Pinning Dependencies
Cargo resolves dependency versions at build time unless told not to. If a
dependency publishes a new patch version between two CI runs, the second run may
compile different code than the first. The --locked flag prevents this:
cargo test --locked
With --locked, Cargo refuses to build if the Cargo.lock file does not match
the current dependency resolution. This ensures CI uses exactly the versions the
developer tested locally. It also catches a common mistake: updating a
dependency in Cargo.toml but forgetting to commit the updated Cargo.lock.
Pinning Tool Versions
When installing Cargo subcommands, pin the version. An unpinned
cargo install cargo-audit will install whatever the latest release is at the
time the job runs, which can introduce new warnings or behavior changes that
have nothing to do with your code:
# Unpinned — may change between runs:
cargo install cargo-audit
# Pinned — deterministic:
cargo install cargo-audit@0.21.0
Nix
For projects that already use Nix, running CI inside a
Nix development shell pins the Rust toolchain, all system dependencies, and all
auxiliary tools to exact versions via the flake lockfile. This achieves all of
the above in one step. The tradeoff is adoption cost: Nix has a steep learning
curve, and adding it solely for CI reproducibility is rarely worth it. But for
projects that already have a flake.nix, using it in CI is a natural extension.

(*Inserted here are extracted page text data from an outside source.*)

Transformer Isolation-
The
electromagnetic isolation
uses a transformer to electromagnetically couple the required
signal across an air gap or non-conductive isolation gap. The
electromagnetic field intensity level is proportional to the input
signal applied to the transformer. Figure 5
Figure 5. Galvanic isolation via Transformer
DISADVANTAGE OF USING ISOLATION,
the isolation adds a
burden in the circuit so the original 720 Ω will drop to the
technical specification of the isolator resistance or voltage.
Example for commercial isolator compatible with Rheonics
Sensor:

It also means developers can run the same checks locally and be confident that
the outcome matches CI. The platform subchapters cover how to set up Nix in
GitHub Actions and
GitLab CI.
Each CI platform also has its own reproducibility concerns (action versions in GitHub, Docker image tags in GitLab, runner images), which are covered in the respective subchapters.
Security
CI jobs often need access to secrets: registry tokens for publishing crates, deployment credentials, API keys for external services. If your repository accepts contributions from external developers, those developers’ merge requests will trigger CI runs. Depending on how your CI is configured, those runs may have access to your secrets.
This is a real attack vector. An attacker can submit a merge request that modifies CI configuration or test code to exfiltrate secrets to an external server. The specifics of how to mitigate this differ by platform — protected variables, environment scoping, restricted triggers — and are covered in the GitHub Actions and GitLab CI chapters. The important thing is to be aware that CI pipelines are an attack surface and to think carefully about which jobs need which secrets and who can trigger them.
Reading
Continuous Integration by Martin Fowler
In this article, Martin summarizes continuous integration practices. In his own words:
Continuous Integration is a software development practice where each member of a team merges their changes into a codebase together with their colleagues changes at least daily. Each of these integrations is verified by an automated build (including test) to detect integration errors as quickly as possible. Teams find that this approach reduces the risk of delivery delays, reduces the effort of integration, and enables practices that foster a healthy codebase for rapid enhancement with new features.
Continuous Integration by Software Engineering at Google
A chapter on Google’s approach to continuous integration. The chapter argues that the cost of a bug grows the later it is caught, so CI should shift detection as early as possible. To do this effectively, split your tests: fast, hermetic tests run on every merge request, while slow or non-deterministic tests run post-submit. The system only works if developers trust it, which means investing in test reliability. Flaky or non-hermetic tests erode that trust, and developers quickly learn to ignore CI results that regularly fail for reasons unrelated to their changes. A case study illustrates the impact: moving end-to-end tests from nightly to post-submit within two hours cut the set of suspect changes per failure by 12x.